After an inspiring campaign that had involved literally hundreds of people in the biggest campaign the area had seen in decades, we forced Duncan to come up to our neighborhood to listen to our case for keeping the military out of our school. Over three hundred of us--parents, teachers, and community supporters held a big meeting in a local church and, at the end of the meeting, we asked Duncan to postpone the decision to put the military school at Senn. Duncan's answer was a classic--he said, 'I come from a Quaker family and I've always been against war. But I'm going to put the Naval Academy in there because it will give people in the community more choices.'

When push came to shove Duncan was always a loyal henchman of the Daley political machine--albeit with a style that made it seem like he was listening and a knack for a sympathetic phrase--the kind of person who will look a t you with a straight face and tell you that, as a person with a Quaker background, he supports a military school, and in a community that is fighting as hard as it can against some Daley-Department of Defense backroom deal, that he is ignoring us because it will give the community more choices.

Jesse Sharkey
Chicago Public Schools Teacher



Editorial: Duncan's agenda and Paul Bremer's

Substance Editorial Staff

Picture Paul Bremer, the erstwhile “viceroy” of Baghdad, only without the boots. You now have Arne Duncan and his troupe of zealots privatizing everything in sight at the Chicago Board of Education and in the “Office of New Schools.” Of course, just as Bremer would have been nothing without George W. Bush and the crazies in the Washington Think Tanks that write the privatization scripts for the world, so Duncan would just be another washed up former professional ball player if Mayor Daley and his corporate buddies weren’t backing his massive privatization plans.

For the past six years, we’ve watched while Chicago Schools CEO Arne Duncan lied repeatedly to the public about how and why he was closing dozens of public schools. Duncan was not trying to improve public schools in Chicago for all children, but was in command of a ruthless privatization plan that is designed to undermine traditional notions of public education for urban children and replace them with a crackpot version of “market choice” that exists only for the wealthy and the powerful.

The key to Duncan’s ability to get away with the Big Lie, however, is not Duncan’s own eloquence, but the face that he has the backing of Chicago’s ruling class. From the CEOs of the city’s largest corporations (organized into the Civic Committee of the Commercial Club) to the editorial boards of the two power daily newspapers, Duncan’s lies are amplified every day, and except for the pages of this newspaper and a few other places, unchallenged in the public arena where democratic debate is supposed to take place.

After we reviewed the school closings in Chicago since 2001, when Mayor Daley appointed Duncan the second “Chief Executive Officer” in CPS history, the shocking details began to become clear. Not only were poor black children being forced out of their homes (public housing reform, it was called), but they were also being deprived over and over of access to public schools.

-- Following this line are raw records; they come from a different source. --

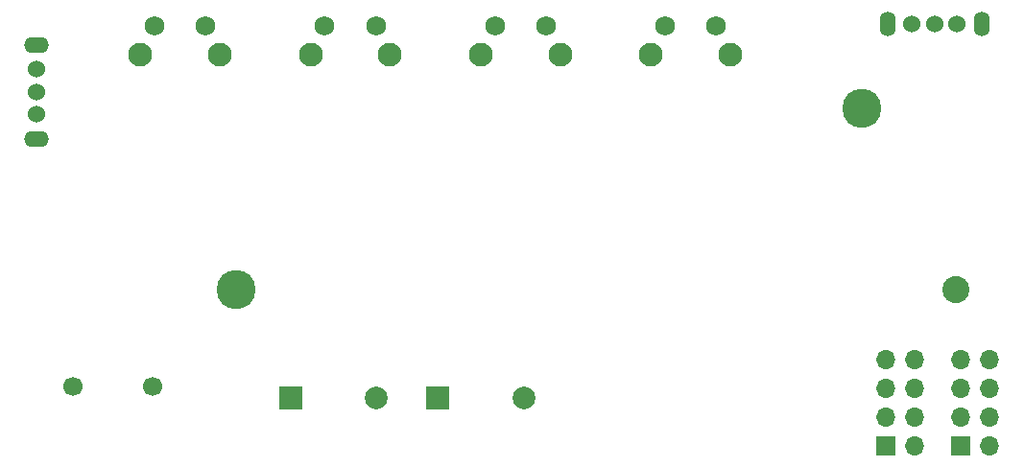
<source format=gbr>
%TF.GenerationSoftware,KiCad,Pcbnew,8.0.3*%
%TF.CreationDate,2024-07-03T21:33:09+01:00*%
%TF.ProjectId,Peanut,5065616e-7574-42e6-9b69-6361645f7063,rev?*%
%TF.SameCoordinates,Original*%
%TF.FileFunction,Soldermask,Bot*%
%TF.FilePolarity,Negative*%
%FSLAX46Y46*%
G04 Gerber Fmt 4.6, Leading zero omitted, Abs format (unit mm)*
G04 Created by KiCad (PCBNEW 8.0.3) date 2024-07-03 21:33:09*
%MOMM*%
%LPD*%
G01*
G04 APERTURE LIST*
%ADD10R,1.700000X1.700000*%
%ADD11O,1.700000X1.700000*%
%ADD12C,3.450000*%
%ADD13C,2.390000*%
%ADD14O,1.400000X2.200000*%
%ADD15C,1.524000*%
%ADD16C,1.750000*%
%ADD17C,2.100000*%
%ADD18C,1.700000*%
%ADD19O,2.200000X1.400000*%
%ADD20C,2.000000*%
%ADD21R,2.000000X2.000000*%
G04 APERTURE END LIST*
D10*
%TO.C,J2*%
X178850000Y-85300000D03*
D11*
X181390000Y-85300000D03*
X178850000Y-82760000D03*
X181390000Y-82760000D03*
X178850000Y-80220000D03*
X181390000Y-80220000D03*
X178850000Y-77680000D03*
X181390000Y-77680000D03*
%TD*%
D12*
%TO.C,BT1*%
X114900000Y-71500000D03*
X170100000Y-55500000D03*
D13*
X178430000Y-71500000D03*
%TD*%
D14*
%TO.C,SW6*%
X180650000Y-48000000D03*
X172350000Y-48000000D03*
D15*
X174500000Y-48000000D03*
X176500000Y-48000000D03*
X178500000Y-48000000D03*
%TD*%
D16*
%TO.C,SW1*%
X112225000Y-48212500D03*
X107725000Y-48212500D03*
D17*
X113485000Y-50702500D03*
X106475000Y-50702500D03*
%TD*%
D18*
%TO.C,J3*%
X107500000Y-80000000D03*
X100500000Y-80000000D03*
%TD*%
D11*
%TO.C,J1*%
X174750000Y-77680000D03*
X172210000Y-77680000D03*
X174750000Y-80220000D03*
X172210000Y-80220000D03*
X174750000Y-82760000D03*
X172210000Y-82760000D03*
X174750000Y-85300000D03*
D10*
X172210000Y-85300000D03*
%TD*%
D19*
%TO.C,SW5*%
X97325000Y-49850000D03*
X97325000Y-58150000D03*
D15*
X97325000Y-56000000D03*
X97325000Y-54000000D03*
X97325000Y-52000000D03*
%TD*%
D17*
%TO.C,SW2*%
X121475000Y-50702500D03*
X128485000Y-50702500D03*
D16*
X122725000Y-48212500D03*
X127225000Y-48212500D03*
%TD*%
%TO.C,SW4*%
X157225000Y-48212500D03*
X152725000Y-48212500D03*
D17*
X158485000Y-50702500D03*
X151475000Y-50702500D03*
%TD*%
D20*
%TO.C,BZ1*%
X127300000Y-81000000D03*
D21*
X119700000Y-81000000D03*
%TD*%
D16*
%TO.C,SW3*%
X142225000Y-48212500D03*
X137725000Y-48212500D03*
D17*
X143485000Y-50702500D03*
X136475000Y-50702500D03*
%TD*%
D20*
%TO.C,BZ2*%
X140300000Y-81000000D03*
D21*
X132700000Y-81000000D03*
%TD*%
M02*

</source>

Comparing Duncan’s other work with massive privatizers like Paul Bremer (who headed up the Provisional Coalition Authority in Baghdad from 2003 to 2004), any clear-eyed reader can see the same pattern. These guys are not in the business of improving public school, but of stripping the assets from public services and turning unionized public servants into non-union public slaves.

For five years, we have watched thousands of people appear before the corporate stooges who constitute the Chicago Board of Education, trying to talk about what would be best for public schools. Every argument has been eloquent.

But the arguments don’t really matter, because Arne Duncan and the seven members of the Chicago Board of Education are not in the education business, they are in the privatization and charter school business. Once the public understand that, at least people can stop wasting their time talking about what’s best for the education of Chicago’s poorest children. Duncan couldn’t care less about that as long as his crimes — and they are crimes that flow from these lies — don’t make the TV news or interfere with the agenda of his mentor Richard M. Daley.